[Page segmentation data]
==================================================

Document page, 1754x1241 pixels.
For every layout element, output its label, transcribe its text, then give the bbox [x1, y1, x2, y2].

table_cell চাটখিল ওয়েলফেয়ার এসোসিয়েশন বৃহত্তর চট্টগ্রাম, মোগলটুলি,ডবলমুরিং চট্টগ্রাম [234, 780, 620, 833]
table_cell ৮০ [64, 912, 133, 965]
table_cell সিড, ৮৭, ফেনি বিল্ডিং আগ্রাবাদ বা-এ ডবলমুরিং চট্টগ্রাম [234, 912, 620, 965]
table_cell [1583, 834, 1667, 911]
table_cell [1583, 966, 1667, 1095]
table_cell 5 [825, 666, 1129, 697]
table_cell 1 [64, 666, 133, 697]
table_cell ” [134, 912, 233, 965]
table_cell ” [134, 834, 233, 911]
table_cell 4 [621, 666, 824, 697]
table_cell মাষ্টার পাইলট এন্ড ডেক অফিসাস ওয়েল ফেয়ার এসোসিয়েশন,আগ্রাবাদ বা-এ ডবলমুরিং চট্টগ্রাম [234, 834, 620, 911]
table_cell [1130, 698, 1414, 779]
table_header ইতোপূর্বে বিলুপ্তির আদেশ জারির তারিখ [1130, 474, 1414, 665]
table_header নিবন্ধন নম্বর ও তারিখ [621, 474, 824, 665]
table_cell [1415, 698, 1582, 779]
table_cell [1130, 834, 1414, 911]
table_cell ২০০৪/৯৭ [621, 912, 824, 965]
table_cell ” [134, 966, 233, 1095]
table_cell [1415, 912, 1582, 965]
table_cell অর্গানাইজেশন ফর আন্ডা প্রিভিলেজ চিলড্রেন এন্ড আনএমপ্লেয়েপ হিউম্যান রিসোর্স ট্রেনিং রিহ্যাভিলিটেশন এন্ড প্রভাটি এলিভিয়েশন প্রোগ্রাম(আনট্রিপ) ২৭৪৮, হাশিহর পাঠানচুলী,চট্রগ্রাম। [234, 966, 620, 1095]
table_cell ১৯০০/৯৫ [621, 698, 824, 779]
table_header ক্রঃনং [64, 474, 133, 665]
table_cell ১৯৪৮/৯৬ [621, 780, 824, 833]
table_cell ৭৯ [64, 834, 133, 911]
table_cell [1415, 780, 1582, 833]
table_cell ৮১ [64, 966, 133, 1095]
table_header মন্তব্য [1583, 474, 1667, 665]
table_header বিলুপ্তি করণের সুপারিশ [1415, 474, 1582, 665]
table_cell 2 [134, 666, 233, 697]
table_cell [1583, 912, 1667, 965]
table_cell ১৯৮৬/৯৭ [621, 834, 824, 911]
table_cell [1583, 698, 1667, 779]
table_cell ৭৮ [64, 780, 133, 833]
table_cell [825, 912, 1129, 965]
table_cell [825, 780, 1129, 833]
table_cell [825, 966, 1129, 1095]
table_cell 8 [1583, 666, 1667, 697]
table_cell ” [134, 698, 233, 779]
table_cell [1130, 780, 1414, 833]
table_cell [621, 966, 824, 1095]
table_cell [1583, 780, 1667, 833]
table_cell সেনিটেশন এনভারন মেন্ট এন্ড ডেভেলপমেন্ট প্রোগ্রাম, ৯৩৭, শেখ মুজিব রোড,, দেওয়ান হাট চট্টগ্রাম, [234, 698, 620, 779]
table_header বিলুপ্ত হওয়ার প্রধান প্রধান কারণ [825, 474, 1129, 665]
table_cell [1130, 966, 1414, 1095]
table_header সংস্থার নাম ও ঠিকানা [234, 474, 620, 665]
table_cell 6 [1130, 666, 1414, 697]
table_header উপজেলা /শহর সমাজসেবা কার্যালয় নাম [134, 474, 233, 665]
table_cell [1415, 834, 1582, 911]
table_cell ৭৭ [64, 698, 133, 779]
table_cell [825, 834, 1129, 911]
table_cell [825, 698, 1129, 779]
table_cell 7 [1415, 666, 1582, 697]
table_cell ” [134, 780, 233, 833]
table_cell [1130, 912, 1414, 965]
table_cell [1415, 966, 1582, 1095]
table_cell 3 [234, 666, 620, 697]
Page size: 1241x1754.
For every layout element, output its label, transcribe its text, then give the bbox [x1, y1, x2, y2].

==================================================

Please write out the data again exactly as it stands.

Document page, 1754x1241 pixels.
For every layout element, output its label, transcribe its text, then give the bbox [x1, y1, x2, y2].

table_cell চাটখিল ওয়েলফেয়ার এসোসিয়েশন বৃহত্তর চট্টগ্রাম, মোগলটুলি,ডবলমুরিং চট্টগ্রাম [234, 780, 620, 833]
table_cell ৮০ [64, 912, 133, 965]
table_cell সিড, ৮৭, ফেনি বিল্ডিং আগ্রাবাদ বা-এ ডবলমুরিং চট্টগ্রাম [234, 912, 620, 965]
table_cell [1583, 834, 1667, 911]
table_cell [1583, 966, 1667, 1095]
table_cell 5 [825, 666, 1129, 697]
table_cell 1 [64, 666, 133, 697]
table_cell ” [134, 912, 233, 965]
table_cell ” [134, 834, 233, 911]
table_cell 4 [621, 666, 824, 697]
table_cell মাষ্টার পাইলট এন্ড ডেক অফিসাস ওয়েল ফেয়ার এসোসিয়েশন,আগ্রাবাদ বা-এ ডবলমুরিং চট্টগ্রাম [234, 834, 620, 911]
table_cell [1130, 698, 1414, 779]
table_header ইতোপূর্বে বিলুপ্তির আদেশ জারির তারিখ [1130, 474, 1414, 665]
table_header নিবন্ধন নম্বর ও তারিখ [621, 474, 824, 665]
table_cell [1415, 698, 1582, 779]
table_cell [1130, 834, 1414, 911]
table_cell ২০০৪/৯৭ [621, 912, 824, 965]
table_cell ” [134, 966, 233, 1095]
table_cell [1415, 912, 1582, 965]
table_cell অর্গানাইজেশন ফর আন্ডা প্রিভিলেজ চিলড্রেন এন্ড আনএমপ্লেয়েপ হিউম্যান রিসোর্স ট্রেনিং রিহ্যাভিলিটেশন এন্ড প্রভাটি এলিভিয়েশন প্রোগ্রাম(আনট্রিপ) ২৭৪৮, হাশিহর পাঠানচুলী,চট্রগ্রাম। [234, 966, 620, 1095]
table_cell ১৯০০/৯৫ [621, 698, 824, 779]
table_header ক্রঃনং [64, 474, 133, 665]
table_cell ১৯৪৮/৯৬ [621, 780, 824, 833]
table_cell ৭৯ [64, 834, 133, 911]
table_cell [1415, 780, 1582, 833]
table_cell ৮১ [64, 966, 133, 1095]
table_header মন্তব্য [1583, 474, 1667, 665]
table_header বিলুপ্তি করণের সুপারিশ [1415, 474, 1582, 665]
table_cell 2 [134, 666, 233, 697]
table_cell [1583, 912, 1667, 965]
table_cell ১৯৮৬/৯৭ [621, 834, 824, 911]
table_cell [1583, 698, 1667, 779]
table_cell ৭৮ [64, 780, 133, 833]
table_cell [825, 912, 1129, 965]
table_cell [825, 780, 1129, 833]
table_cell [825, 966, 1129, 1095]
table_cell 8 [1583, 666, 1667, 697]
table_cell ” [134, 698, 233, 779]
table_cell [1130, 780, 1414, 833]
table_cell [621, 966, 824, 1095]
table_cell [1583, 780, 1667, 833]
table_cell সেনিটেশন এনভারন মেন্ট এন্ড ডেভেলপমেন্ট প্রোগ্রাম, ৯৩৭, শেখ মুজিব রোড,, দেওয়ান হাট চট্টগ্রাম, [234, 698, 620, 779]
table_header বিলুপ্ত হওয়ার প্রধান প্রধান কারণ [825, 474, 1129, 665]
table_cell [1130, 966, 1414, 1095]
table_header সংস্থার নাম ও ঠিকানা [234, 474, 620, 665]
table_cell 6 [1130, 666, 1414, 697]
table_header উপজেলা /শহর সমাজসেবা কার্যালয় নাম [134, 474, 233, 665]
table_cell [1415, 834, 1582, 911]
table_cell ৭৭ [64, 698, 133, 779]
table_cell [825, 834, 1129, 911]
table_cell [825, 698, 1129, 779]
table_cell 7 [1415, 666, 1582, 697]
table_cell ” [134, 780, 233, 833]
table_cell [1130, 912, 1414, 965]
table_cell [1415, 966, 1582, 1095]
table_cell 3 [234, 666, 620, 697]
Page size: 1241x1754.
For every layout element, output its label, transcribe its text, then give the bbox [x1, y1, x2, y2].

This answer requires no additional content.